Publication site Game Informer had the chance to talk to Take-Two’s CEO Strauss Zelnick about NBA 2K18 microtransaction (or MTX) fiasco at E3 2018. Although the event is over and done with, the publication site just released the interview, and, as per usual, Zelnick has a justification regarding the controversial move.
If you don’t know, last year Take-Two and NBA 2K18 faced an outcry over the egregious MTX model within the game. The company put a plethora of cosmetics behind virtual currency (or VC), and also let gamers pay to increase how they performed in the game.
Something worth mentioning is that a lot of the cosmetics had been free in older games, exposing Take-Two’s initiative to monetizing once free content behind a grind or paywall.
Moreover, discussions among fans of the series and newcomers alike started to weigh whether or not the situation at hand offered a pay-to-win advantage in a competitive game, as the system allowed players to reach level 85 by just paying.
With so much negative speak being conjured up by fans, it was a situation that would not be forgotten, and as such Game Informer caught up with Zelnick at the now ended E3 event, and asked him to weigh in. Here’s what Zelnick had to say:
“Unquestionably we pay attention to consumer response because we’re so focused on engaging and captivating and entertaining the consumer. Any time we get feedback that is anything less than 1,000-percent positive, we stop and say, what should we do differently? I think there’s a small sliver of the consumer base that basically wants everything for free, we can’t really help those people. I think most consumers just want a fair deal and we do think that part of a fair deal is, you know when you get the check at the end of the meal, it’s not enough that the food tasted good, it has to be a fair deal for what you got. So we’re very focused on it being more than a fair deal; we want to give consumers much more than they paid for.”
Zelnick ignores the fact that NBA 2K the series is an annual title that retails for $59.99 at launch, and that fans don’t want everything for free, but as noted above, the fact that stuff that was previously free transitioned to a non-consumer friendly model hidden behind a hard grind or MTX angered fans greatly.
But Zelnick continued and states:
“We do learn every time and we have to balance monetization with the experience. In our case, we sort of all regrouped and said, wait, let’s remind ourselves that we’re in the business of creating the best entertainment on Earth, across all types of entertainment. We’re focused on engaging and captivating consumers. If we do that right and that’s our entire focus, the revenues and the profits will probably take care of themselves, so let’s not overemphasize those. So I’m asking questions now like does big data and having lots of data scientists on your team allow you to enhance your monetization? And the answer is, technically I suppose that would be the case, but are you a monetization company or are you an entertainment company? We’re an entertainment company and when we get that right, everything else flows from it.”
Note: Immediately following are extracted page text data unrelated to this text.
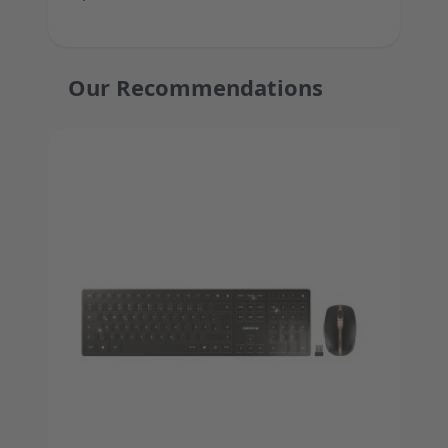
Our Recommendations
Press to skip carousel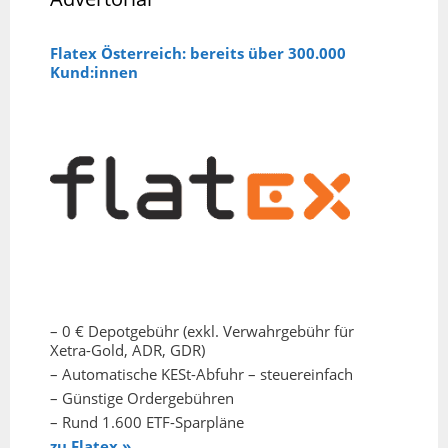
Flatex Österreich: bereits über 300.000
Kund:innen
– 0 € Depotgebühr (exkl. Verwahrgebühr für
Xetra-Gold, ADR, GDR)
– Automatische KESt-Abfuhr – steuereinfach
– Günstige Ordergebühren
– Rund 1.600 ETF-Sparpläne
zu Flatex »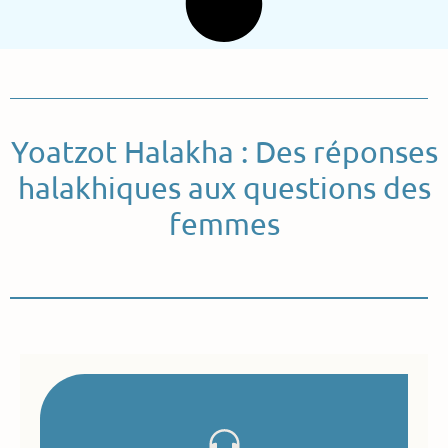
Yoatzot Halakha : Des réponses
halakhiques aux questions des
femmes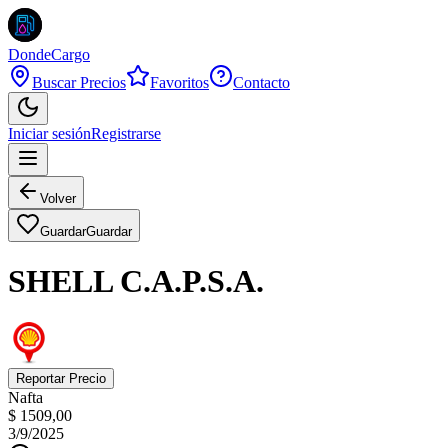
DondeCargo
Buscar Precios
Favoritos
Contacto
Iniciar sesión
Registrarse
Volver
Guardar
Guardar
SHELL C.A.P.S.A.
Reportar Precio
Nafta
$ 1509,00
3/9/2025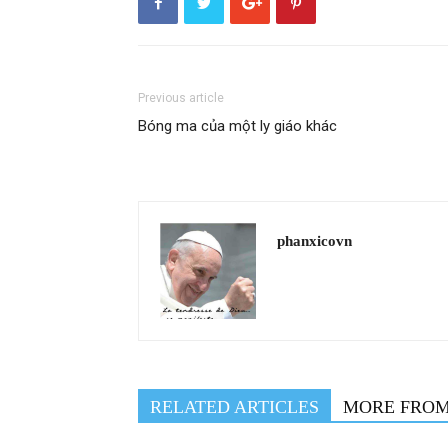
Previous article
Bóng ma của một ly giáo khác
phanxicovn
RELATED ARTICLES
MORE FRO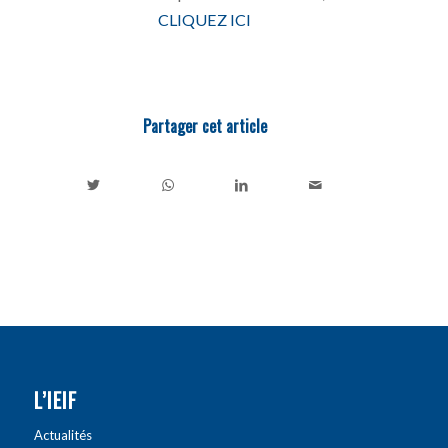
CLIQUEZ ICI
Partager cet article
L’IEIF
Actualités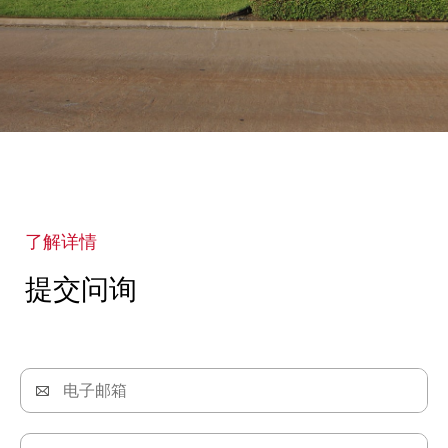
了解详情
提交问询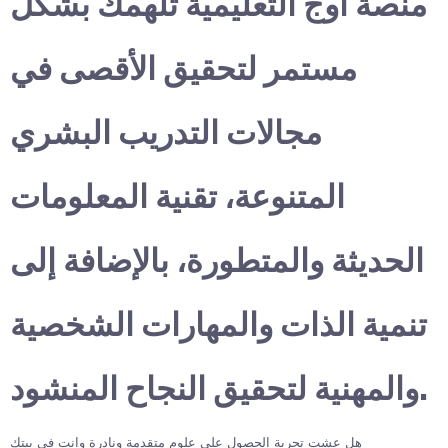
منصة أوج التعليمية تلهمك بشكل
مستمر لتحقيق الأقصى في
مجالات التدريب البشري
المتنوعة، تقنية المعلومات
الحديثة والمتطورة، بالإضافة إلى
تنمية الذات والمهارات الشخصية
والمهنية لتحقيق النجاح المنشود.
هل عشت تجربة الحصول على علوم متقدمة ونادرة وانت في بيتك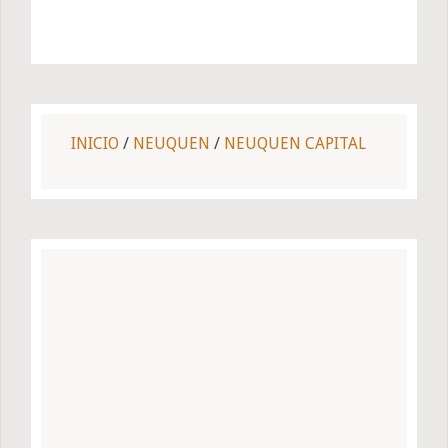
INICIO
/
NEUQUEN
/
NEUQUEN CAPITAL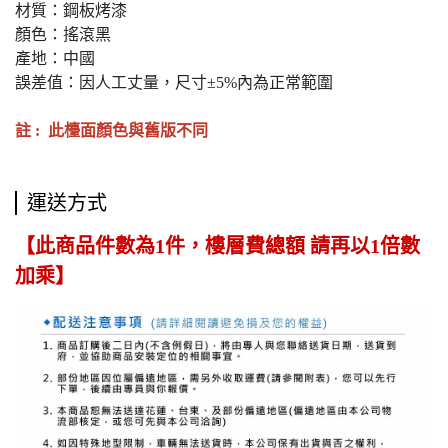
材質：鋼板烤漆
顏色：搖滾黑
產地：中國
誤差值：因人工丈量，尺寸±5%內為正常範圍
註 : 此檯面顏色與舊版不同
運送方式
【此商品件數為1件，樓層費總額 請再以1倍數
加乘】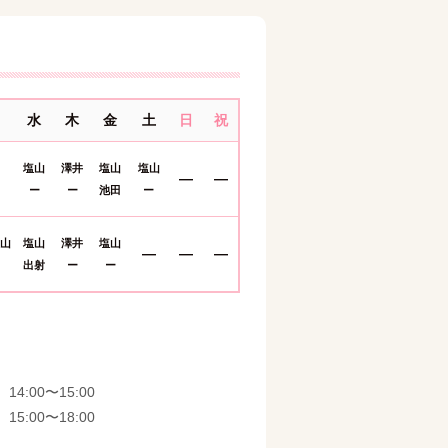
水
木
金
土
日
祝
塩山
澤井
塩山
塩山
―
―
ー
ー
池田
ー
塩山
塩山
澤井
塩山
―
―
―
出射
ー
ー
14:00〜15:00
15:00〜18:00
It’s unclear what MTX or service model future games will sport under the Take-Two label, but given that every one of their games from here on out will sport MTX, courtesy of a Gamasutra report, means that yet another fiasco might happen:
“We aim to have recurrent consumer spending opportunities for every title that we put out at this company. It may not always be an online model, it probably won’t always be a virtual currency model, but there will be some ability to engage in an ongoing basis with our titles after release across the board.”